|Art by Jereme Peabody|
“The Song of Black Mountain” by Darrell Schweitzer (3807 words)
No Spoilers: Valas is a young minstrel. Well, kind of. He’s conscripted by his older brother, Altheric, on a heroic quest. A quest that Altheric gets the jump on, to journey to a mountain where a sorcerer was once killed by a great hero, and where once again dragons have gathered. Valas is young and not exactly good at the whole adventuring thing, but Altheric seems born to it, quickly advancing through challenge after challenge, carrying Valas like so much luggage, expecting his young brother to craft the journey into a worthy story. As they push deeper into Black Mountain, though, Valas begins to hear a different song at work—one that works into him as well. It’s a piece that takes on classic adventuring with a dark twist, and maintains a rather fun feel and tone through to an ending that is ominous and chilling.

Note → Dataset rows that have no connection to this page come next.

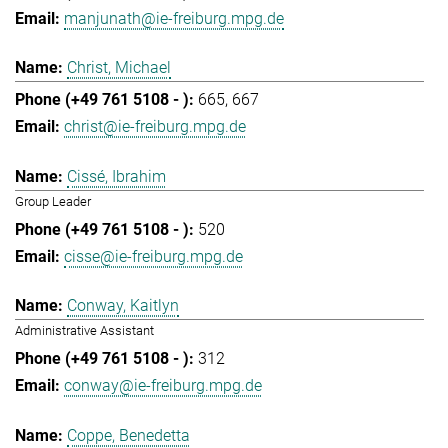
manjunath@ie-freiburg.mpg.de
Christ, Michael
665
667
christ@ie-freiburg.mpg.de
Cissé, Ibrahim
Group Leader
520
cisse@ie-freiburg.mpg.de
Conway, Kaitlyn
Administrative Assistant
312
conway@ie-freiburg.mpg.de
Coppe, Benedetta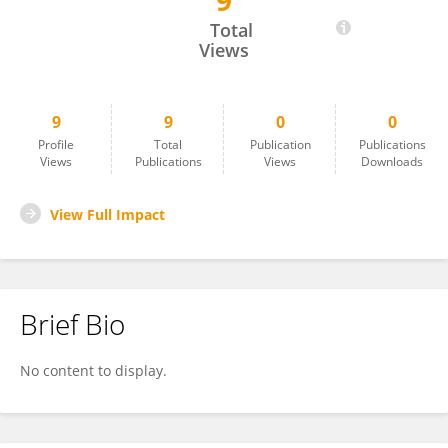
9
Hanna Nikolaichuk
Total
Views
9
9
0
0
Profile
Total
Publication
Publications
Views
Publications
Views
Downloads
View Full Impact
Brief Bio
No content to display.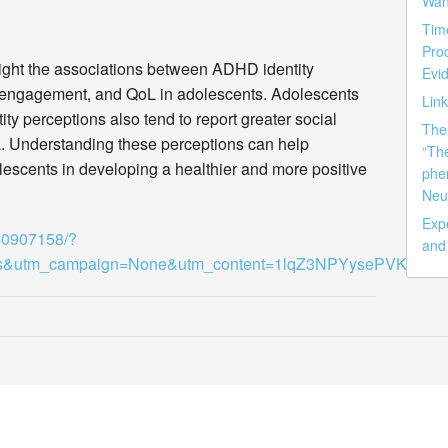
Wan
Tim
Pro
ht the associations between ADHD identity
Evid
nd engagement, and QoL in adolescents. Adolescents
Lin
y perceptions also tend to report greater social
The 
. Understanding these perceptions can help
“Th
lescents in developing a healthier and more positive
phe
Neu
Exp
/40907158/?
and
ss&utm_campaign=None&utm_content=1lqZ3NPYysePVKsoy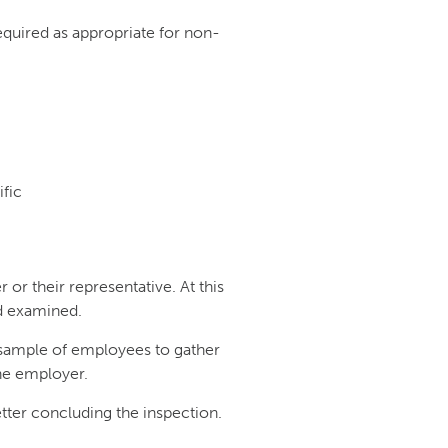
quired as appropriate for non-
fic
 or their representative. At this
nd examined.
a sample of employees to gather
the employer.
 letter concluding the inspection.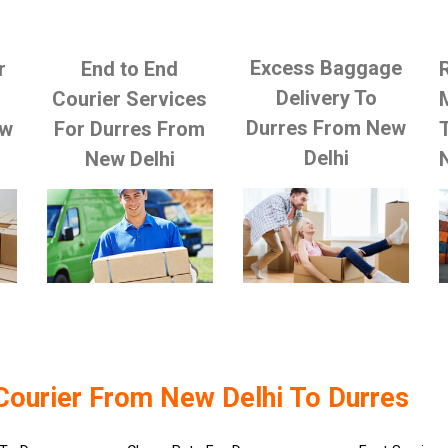
Excess Baggage
r
End to End
Delivery To
Courier Services
Durres From New
ew
For Durres From
Delhi
New Delhi
Courier From New Delhi To Durres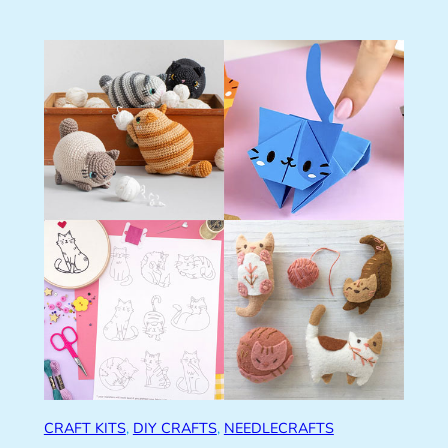
CRAFT KITS
, 
DIY CRAFTS
, 
NEEDLECRAFTS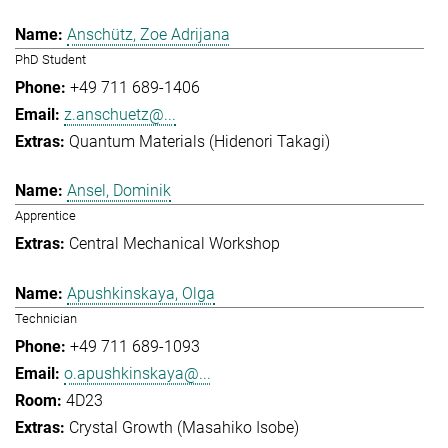
Anschütz, Zoe Adrijana
PhD Student
+49 711 689-1406
z.anschuetz@...
Quantum Materials (Hidenori Takagi)
Ansel, Dominik
Apprentice
Central Mechanical Workshop
Apushkinskaya, Olga
Technician
+49 711 689-1093
o.apushkinskaya@...
4D23
Crystal Growth (Masahiko Isobe)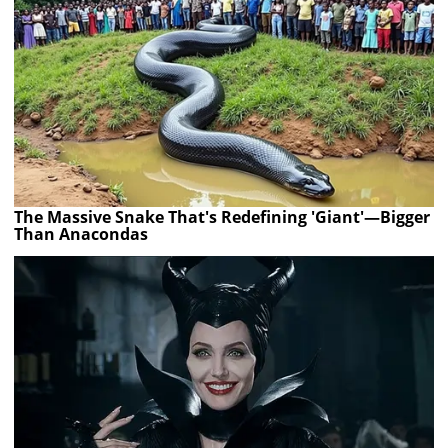
The Massive Snake That's Redefining 'Giant'—Bigger
Than Anacondas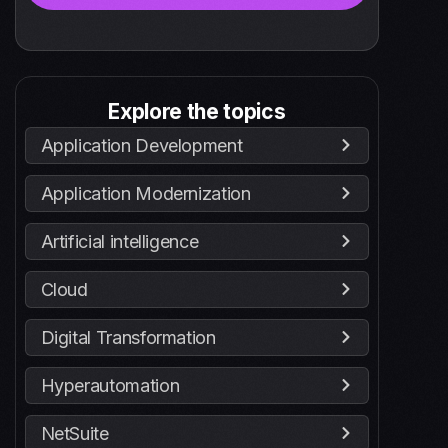
Explore the topics
Application Development
Application Modernization
Artificial intelligence
Cloud
Digital Transformation
Hyperautomation
NetSuite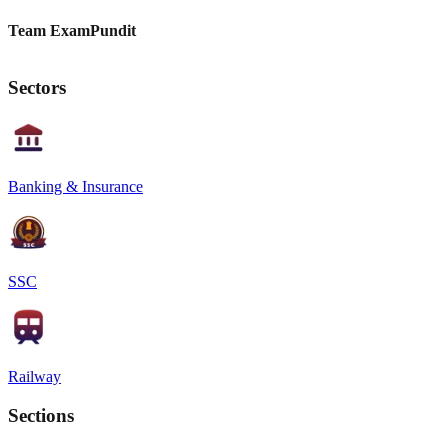
Team ExamPundit
Sectors
Banking & Insurance
SSC
Railway
Sections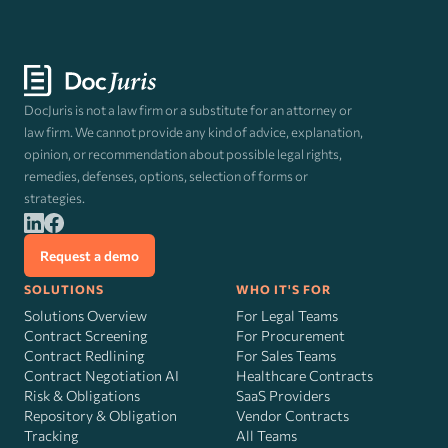
DocJuris is not a law firm or a substitute for an attorney or
law firm. We cannot provide any kind of advice, explanation,
opinion, or recommendation about possible legal rights,
remedies, defenses, options, selection of forms or
strategies.
Request a demo
SOLUTIONS
WHO IT'S FOR
Solutions Overview
For Legal Teams
Contract Screening
For Procurement
Contract Redlining
For Sales Teams
Contract Negotiation AI
Healthcare Contracts
Risk
&
Obligations
SaaS Providers
Repository & Obligation
Vendor Contracts
Tracking
All Teams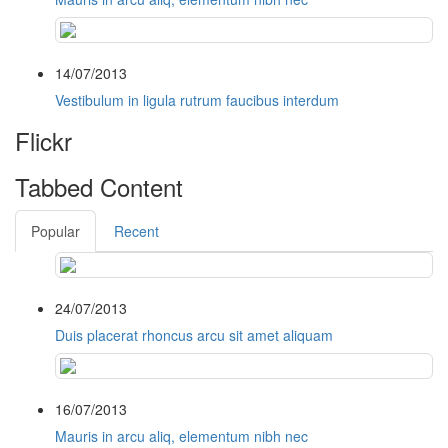
14/07/2013
Vestibulum in ligula rutrum faucibus interdum
Flickr
Tabbed Content
Popular
Recent
24/07/2013
Duis placerat rhoncus arcu sit amet aliquam
16/07/2013
Mauris in arcu aliq, elementum nibh nec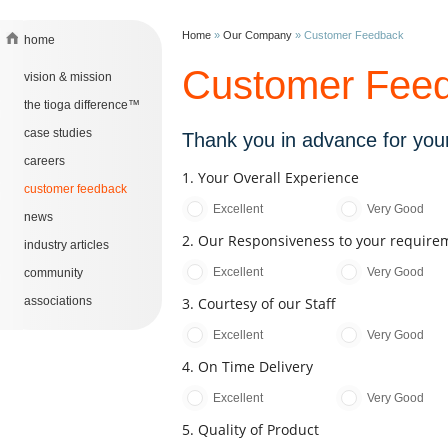
Home
»
Our Company
»
Customer Feedback
home
Customer Fee
vision & mission
the tioga difference™
case studies
Thank you in advance for your
careers
1. Your Overall Experience
customer feedback
Excellent
Very Good
news
2. Our Responsiveness to your require
industry articles
Excellent
Very Good
community
associations
3. Courtesy of our Staff
Excellent
Very Good
4. On Time Delivery
Excellent
Very Good
5. Quality of Product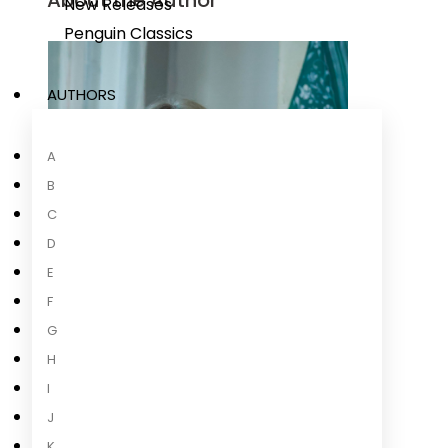
About the Author
New Releases
Penguin Classics
AUTHORS
A
B
C
D
E
F
G
H
I
J
K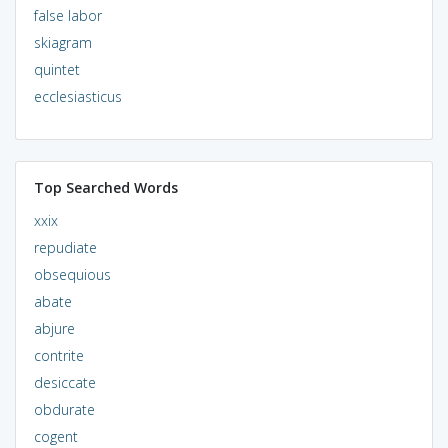
false labor
skiagram
quintet
ecclesiasticus
Top Searched Words
xxix
repudiate
obsequious
abate
abjure
contrite
desiccate
obdurate
cogent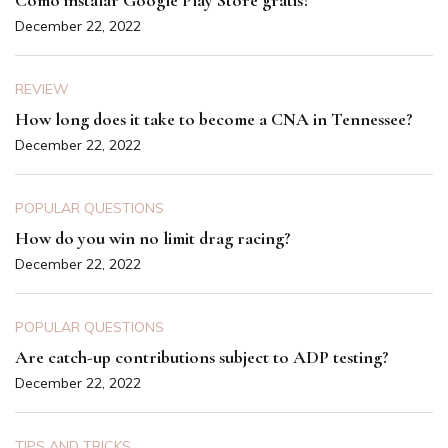
Como instalar Google Play Store gratis?
December 22, 2022
REVIEW
How long does it take to become a CNA in Tennessee?
December 22, 2022
POPULAR QUESTIONS
How do you win no limit drag racing?
December 22, 2022
POPULAR QUESTIONS
Are catch-up contributions subject to ADP testing?
December 22, 2022
TIPS AND TRICKS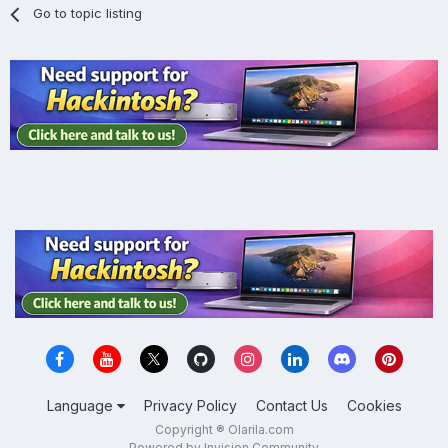
Go to topic listing
Language
Privacy Policy
Contact Us
Cookies
Copyright ® Olarila.com
Powered by Invision Community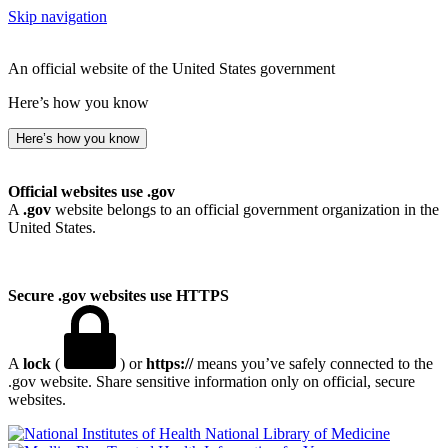
Skip navigation
An official website of the United States government
Here’s how you know
Here’s how you know
Official websites use .gov
A
.gov
website belongs to an official government organization in the
United States.
Secure .gov websites use HTTPS
A
lock
(
) or
https://
means you’ve safely connected to the
.gov website. Share sensitive information only on official, secure
websites.
National Library of Medicine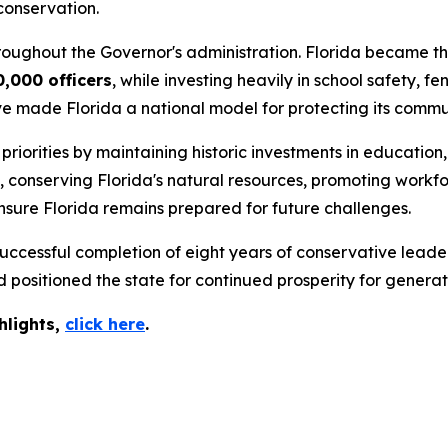
conservation.
roughout the Governor's administration. Florida became the
0,000 officers
, while investing heavily in school safety,
ve made Florida a national model for protecting its commun
iorities by maintaining historic investments in education,
s, conserving Florida's natural resources, promoting wor
nsure Florida remains prepared for future challenges.
ccessful completion of eight years of conservative leader
positioned the state for continued prosperity for generat
hlights,
c
lick
here
.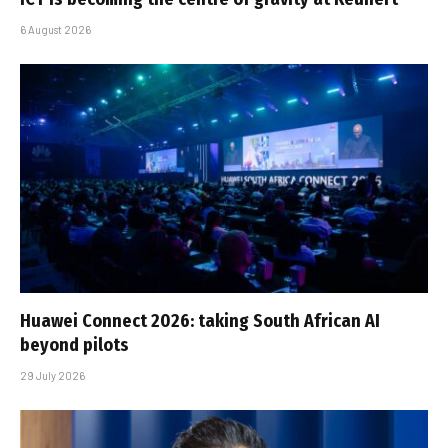
6 August 2026
Huawei Connect 2026: taking South African AI
beyond pilots
29 July 2026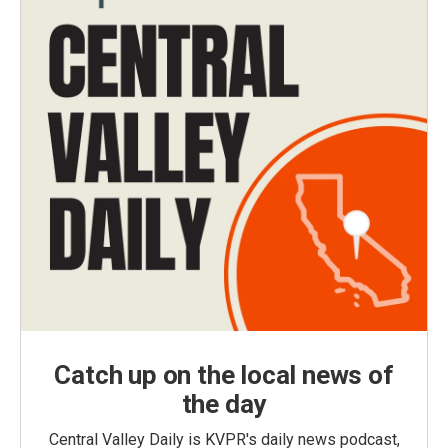
Catch up on the local news of
the day
Central Valley Daily is KVPR's daily news podcast,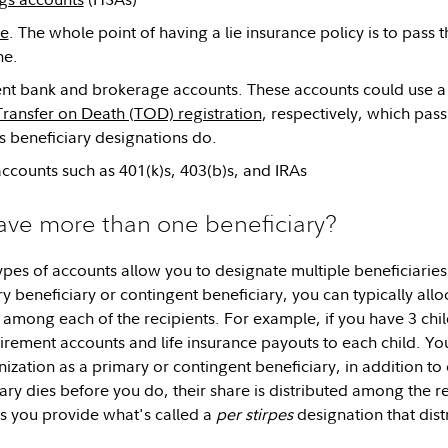
ce
. The whole point of having a lie insurance policy is to pass
ne.
nt bank and brokerage accounts. These accounts could use a
Transfer on Death (TOD) registration
, respectively, which pas
 beneficiary designations do.
ccounts such as 401(k)s, 403(b)s, and IRAs
ave more than one beneficiary?
 types of accounts allow you to designate multiple beneficiar
y beneficiary or contingent beneficiary, you can typically all
 among each of the recipients. For example, if you have 3 chil
etirement accounts and life insurance payouts to each child. Y
ization as a primary or contingent beneficiary, in addition to 
ry dies before you do, their share is distributed among the re
ss you provide what's called a
per stirpes
designation that distr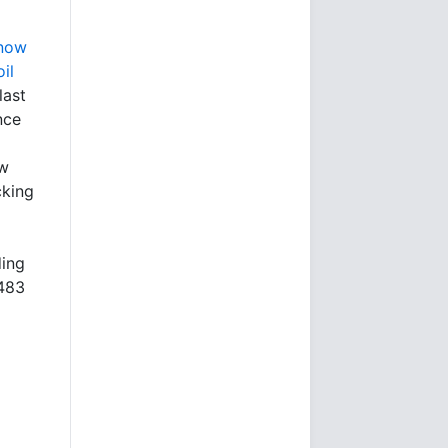
 now
il
last
nce
ow
cking
ding
¥483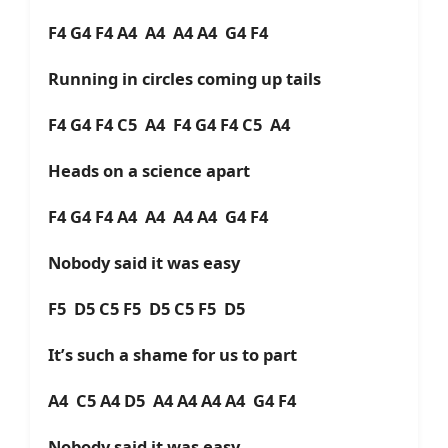
F4 G4 F4 A4 A4 A4 A4 G4 F4
Running in circles coming up tails
F4 G4 F4 C5 A4 F4 G4 F4 C5 A4
Heads on a science apart
F4 G4 F4 A4 A4 A4 A4 G4 F4
Nobody said it was easy
F5 D5 C5 F5 D5 C5 F5 D5
It’s such a shame for us to part
A4 C5 A4 D5 A4 A4 A4 A4 G4 F4
Nobody said it was easy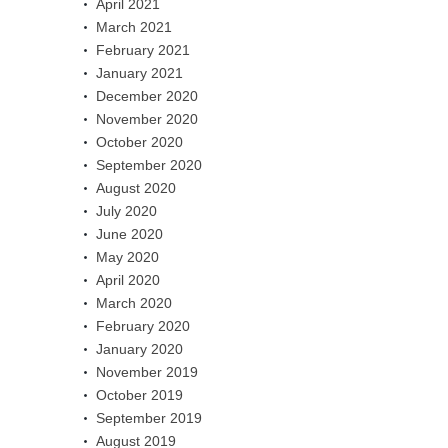
April 2021
March 2021
February 2021
January 2021
December 2020
November 2020
October 2020
September 2020
August 2020
July 2020
June 2020
May 2020
April 2020
March 2020
February 2020
January 2020
November 2019
October 2019
September 2019
August 2019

Keywords: Music, Quests, Heroes, Ghosts, Dragons, Siblings
Review: I like how this story approaches the idea of stories and quests, from the beginning showing Altheric as both a heroic cliche (he’s buff, he’s decisive, he knows how to harness magic) and as something of a cheat. He gets the jump on the quest, leaving before it’s even been declared, because he wants to be the one to win. He also doesn’t give Valas a choice in coming with, grabbing him and carrying him roughly when needed. It sets him up as a hero in name only, ambitious and very much wanting the fame and glory of being a champion and not really averse to getting his hands dirty, but not pure in thought or deed. He’s easily tempted by power and by money, and has no problem with pretending that he’s better than he is. That’s Valas’ job, really, to tell the story in a way that will make Altheric look good, that will erase his sins and highlight his virtues. Which Valas says he’ll do, only the story itself is his song, is his legacy, and he doesn’t erase his brother’s failings. They are present for all to see, and it makes for a more complex view of the “hero.” Indeed, for me, this piece is a lot about narratives, about how they shape meaning by what they include. Here is the story of Valas, but even that isn’t necessarily the story of What Actually Happened. After all (and I love this), the story hints that Valas might have had his own less than noble reasons for doing what he does. But once he commits himself and acts, he’s the only one left to tell the story. And that gives him power. Not to create, but rather to shape the narrative and how it’s formed. To be able to wrap the truth in a layer of self-interest. And the story seems to me to point to the way that the story is eternal, is something that never ends, because it is constantly being taken up and passed along, Valas becoming inheritor to its power and magic in a rather literal way but also figuratively, as one more storyteller in an unbroken chain. It’s a strange but rather interesting piece, charmingly told and fun throughout and deepening in the end with all the suddenness of being pushed out a window and into the open air, falling away into darkness. Definitely worth checking out!